I rilievi satellitari mostrano che la montagna è stata scavata da tutti i fianchi; nella parte ora azera vi è un edificio logistico, ma gli uffici amministrativi sono ubicati nel villaggio di Sotk in Armenia.

Cosa accadrà ora? Sembra che in breve tempo sia stata trovata una soluzione salomonica. Considerato che la proprietà russa non ha alcuna intenzione che venga bloccata l’attività estrattiva che si svolge a circa 2500 metri di altitudine, pare quindi che abbia concordato la suddivisione dello scavo tra le due parti, quella armena e quella azera, ciascuna per proprio conto.

Per gli armeni si tratta soprattutto di una perdita economica perché arriveranno minori entrate fiscali visto che parte della produzione verrà spostata in territorio straniero; per gli azeri però non sarà semplice organizzare l’attività estrattiva perché non hanno né impianti né soprattutto collegamenti con il resto dell’Azerbaigian eccezion fatta per il passo Omar a 3000 metri di altezza e senza valide strade carrabili.

Allora possiamo immaginare che la produzione estrattiva andrà avanti come se nulla fosse se non che una parte dei proventi fiscali finirà a Baku.

In alternativa, gli armeni continueranno a scavare la montagna fin tanto che arriveranno alla metà e oltre mentre gli azeri rimarranno a guardare.

Ne sapremo di più nei prossimi mesi.

Semyion Pegov, celebre freelance russo e blogger (Wargonzo) ha seguito molto da vicino, dalla parte armena, le vicende del conflitto vivendo in prima linea o quasi il tragico andamento dei combattimenti e fornendo al pubblico preziose corrispondenze. È stato uno degli ultimi a lasciare Stepanakert prima della sua evacuazione.

Recentemente ha rilasciato alcune dichiarazioni riguardo alla controversa “conquista” di Shushi da parte azera.

Per Pegov, le dichiarazioni di Baku secondo cui Shushi è stato presa con mezzi militari non sono vere, una cosa del genere non è accaduta.

«Ho le prove che anche al momento della firma dell’accordo alla vigilia della festa nazionale azera del ‘giorno della bandiera’, i soldati dell’Esercito di difesa dell’Artsakh erano ancora a Shushi» ha dichiarato, sostenendo che, secondo i suoi dati, c’erano circa duecento soldati armeni in diverse parti della città che erano pronti ad andare avanti anche la notte del 9 novembre.

Il blogger ha riferito che il 6 novembre, a Shushi si sono svolti combattimenti quando circa venti uomini delle forze speciali azere hanno attaccato la città ma sono state respinti. La mattina del 7 novembre, sei cecchini sono riusciti a penetrare nella città, alcuni dei quali sono stati neutralizzati. Si parla dunque di numeri molto modesti.

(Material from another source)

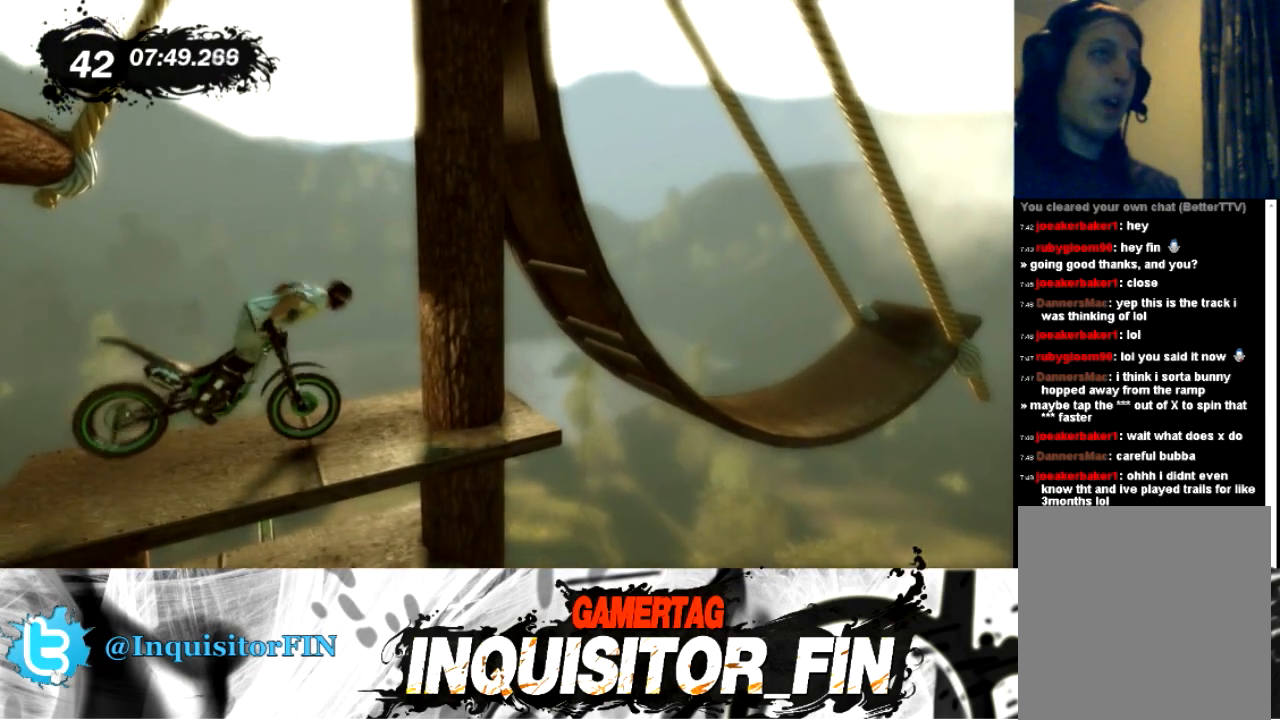
{"buttons": [], "left_stick": "right", "events": [[67, "left_stick", "left"], [467, "left_stick", "right"]]}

Pegov dice che è stato in città fino a tarda notte del 6 novembre e che a Shushi non c’erano azeri e che l’8 novembre le forze azere erano presenti all’ingresso di Shushi dalla direzione di Stepanakert, ma sono state neutralizzate dalle truppe armene aggiungendo che alcuni gruppi di azerbaigiani separati sono riusciti a entrare a Shushi.

Dovrebbero essere quelli che abbiamo individuato come autori del veloce tour di propaganda con la bandiera al seguito e che abbiamo documentato sui nostri social: una veloce incursione nel tratto di strada che dall’ingresso della città passa davanti al palazzo di città, il museo delle Belle arti e arriva alla moschea superiore. Trecento, massimo cinquecento metri, fatti di gran carriera da non più di una decina di soldati che dovevano dare prova documentale dell’annuncio fatto (una trentina di ore prima) dal presidente Aliyev circa la cattura della città.

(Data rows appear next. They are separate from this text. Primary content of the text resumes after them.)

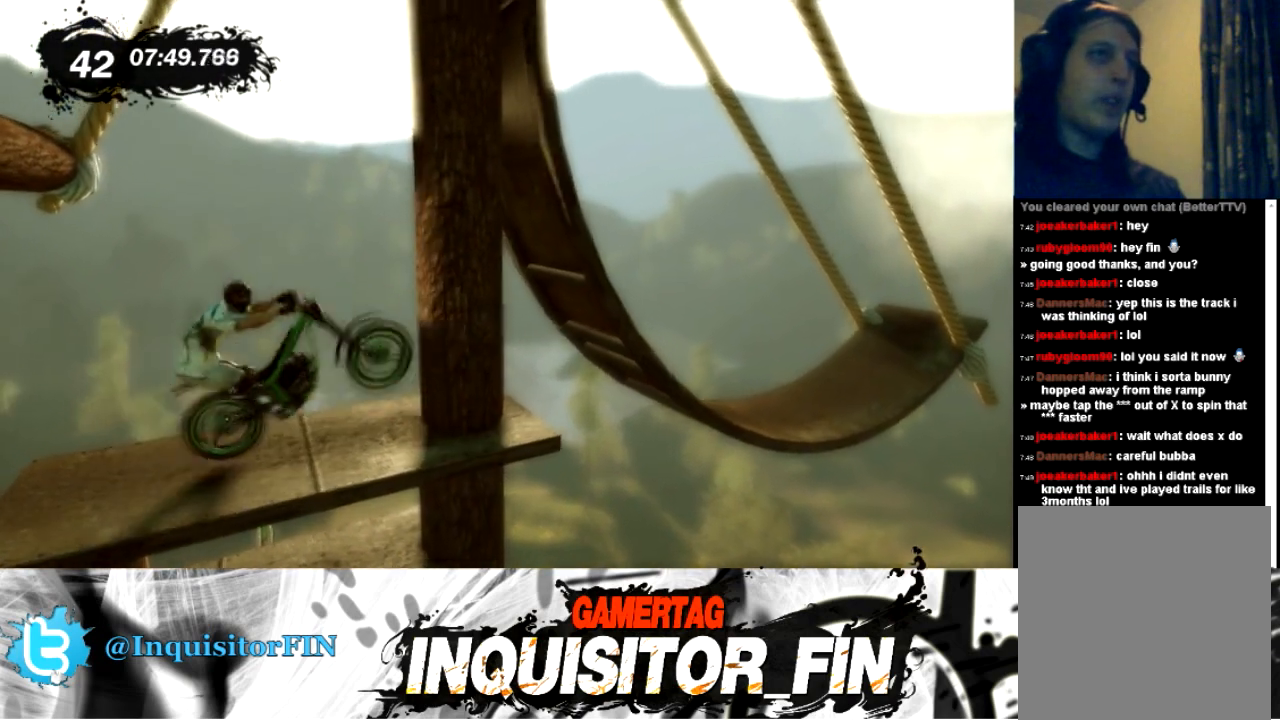
{"buttons": [], "left_stick": "center", "events": [[367, "left_stick", "center"]]}
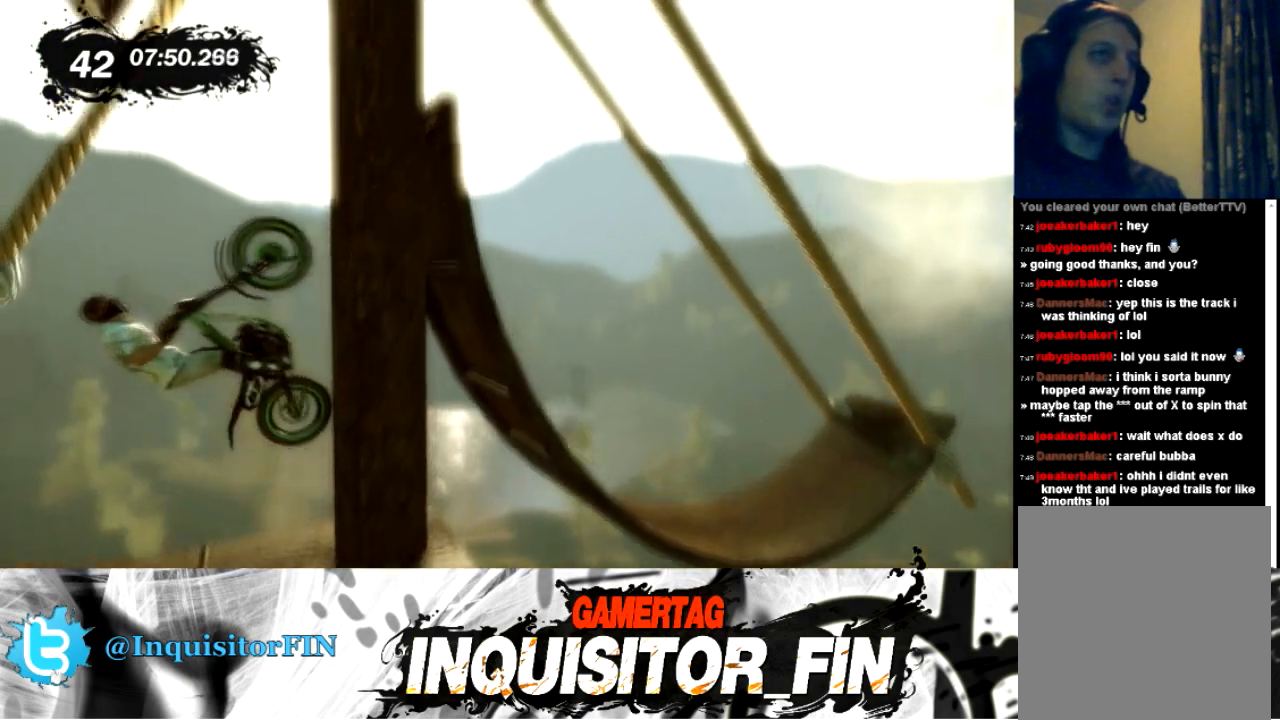
{"buttons": [], "left_stick": "left", "events": [[100, "left_stick", "left"]]}
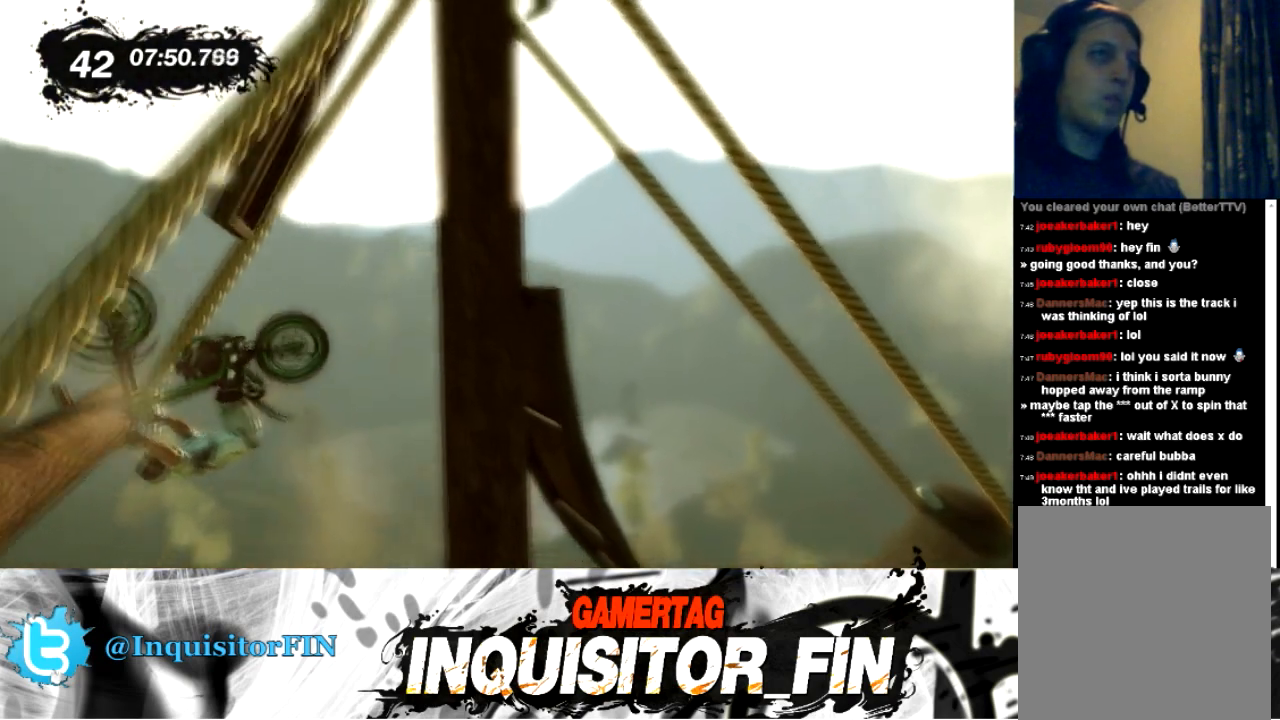
{"buttons": ["X"], "left_stick": "left", "events": [[234, "X", "down"]]}
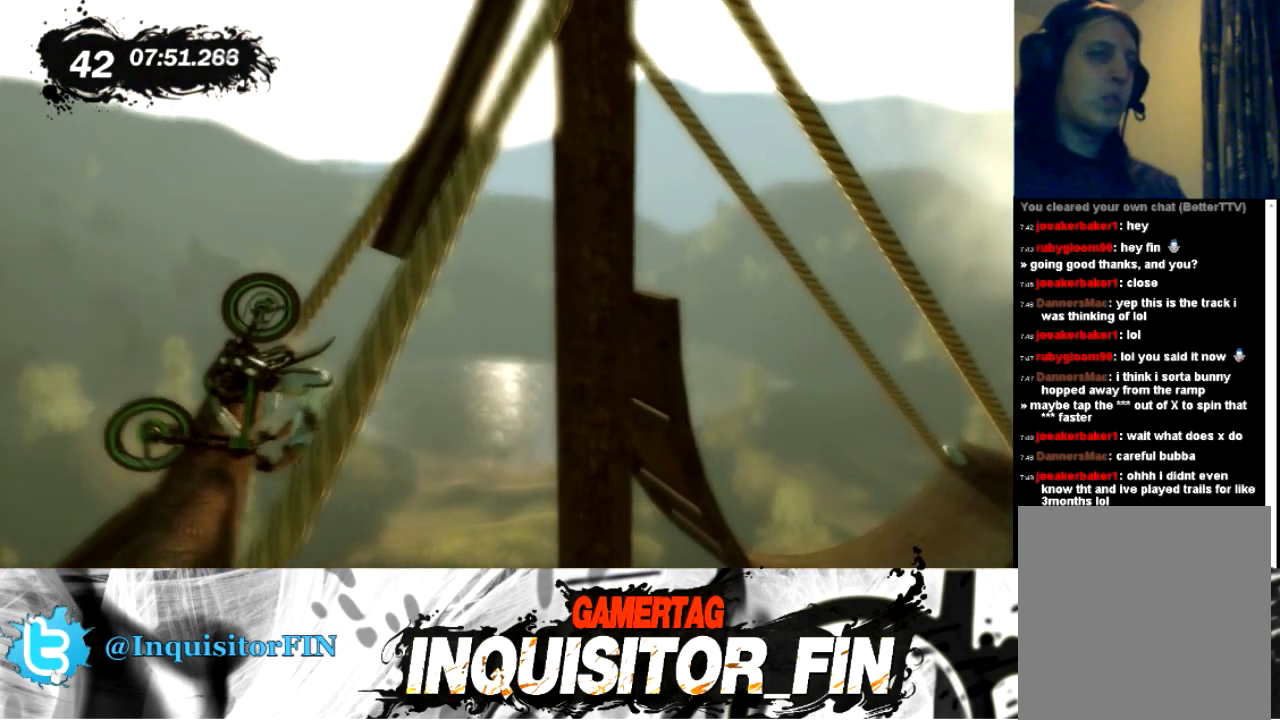
{"buttons": ["X"], "left_stick": "left", "events": []}
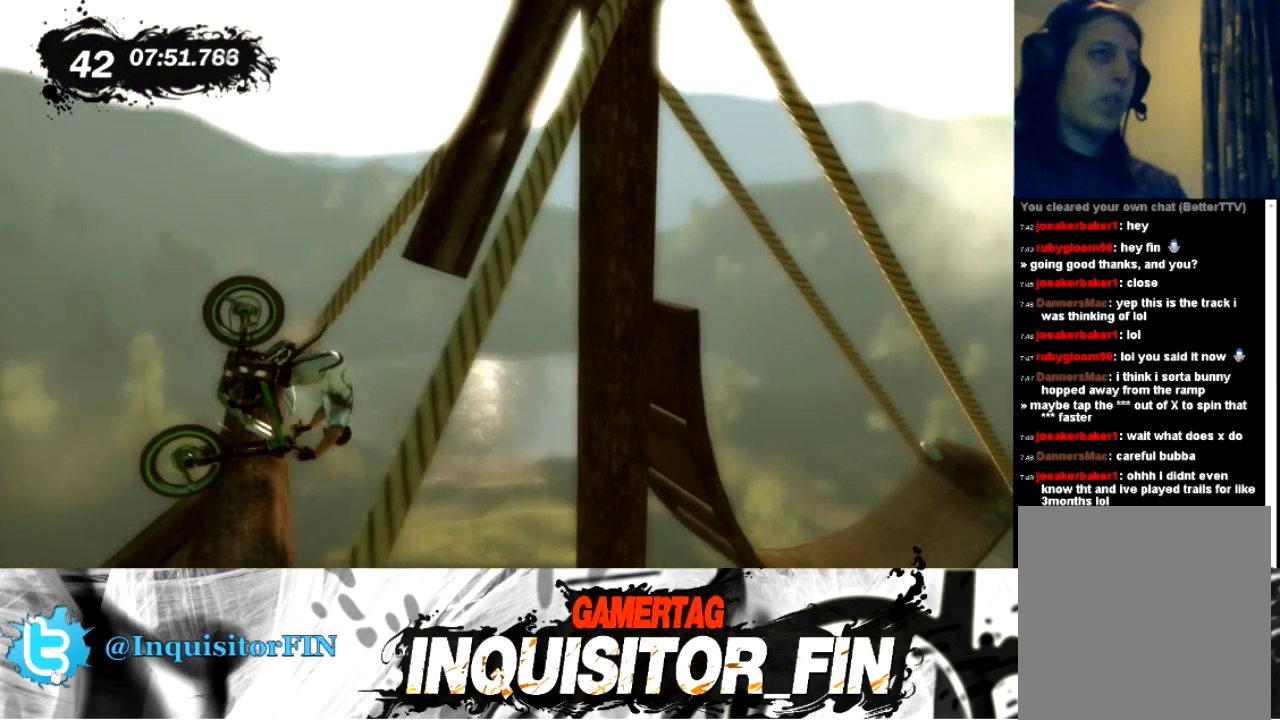
{"buttons": ["X"], "left_stick": "left", "events": []}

Intorno alle 5 del mattino del 9 novembre, centinaia di militari armeni si sono preparati ad aiutare coloro che erano a Shushi per ripulire la città dai gruppi azeri infiltrati, ma avrebbero ricevuto un ordine di ritiro per poi apprendere dell’accordo di cessate il fuoco.

Quindi, secondo Pegov, le affermazioni che Shushi sia stata catturata militarmente dagli azeri non corrispondono alla realtà. I soldati dell’Esercito di difesa avrebbero lasciato la città solo con l’arrivo delle forze di pace russe.

Se la ricostruzione del giornalista russo è corretta, dobbiamo ritenere che la cessione di Shushi faccia parte del pacchetto negoziale per fermare la guerra.

Non abbiamo evidentemente elementi per supportare o confutare quanto dichiarato da Pegov. In questa fase post-bellica è molto difficile poter ottenere informazioni certe.

Due domande però sorgono: 1) se il conflitto stava evolvendo per la parte armena in modo così negativo per quale motivo non è stato fermato prima (a condizioni negozialmente più vantaggiose?); 2) se la situazione sul campo era quella descritta da Pegov perché c’è stata la resa?

Si moltiplicano gli appelli all’Unesco perchè faccia sentire forte la sua voce e intervenga per la protezione dei beni armeni. Apparentemente potrebbe sembrare solo una questione di supremazia territoriale da parte azera: vincono la guerra e distruggono tutto ciò che rappresenta il nemico.

In realtà c’è una ideologia di fondo, la stessa che ha portato i turchi a cancellare le tracce armene nell’Armenia storica.

Poichè la narrazione azera è che nella regione gli armeni sono arrivati solo da poco, ecco che cercano di eliminare tutto ciò che possa riferirsi alla civiltà armena ed essere datato più indietro nei secoli. Hanno provato far passare le chiese e i monasteri armeni come appartenenti al popolo degli albani del Caucaso ma con scarso successo; hanno distrutto migliaia di katchkar a Julfa.

Ecco perchè gli azeri sono pericolosi. Riceviamo e volentieri pubblichiamo una “lettera aperta all’Unesco” inviataci da un nostro lettore che ringraziamo per la sensibilità dimostrata.

Spettabile UNESCO,

A seguito dell’intesa per la cessazione delle ostilità dello scorso 9 novembre, il Governo dell’Armenia ha concordato il ritiro delle proprie forze dislocate a difesa delle popolazioni armene dalla regione dell’Artsakh / Nagorno-Karabakh e la consegna di diversi distretti all’Azerbaigian.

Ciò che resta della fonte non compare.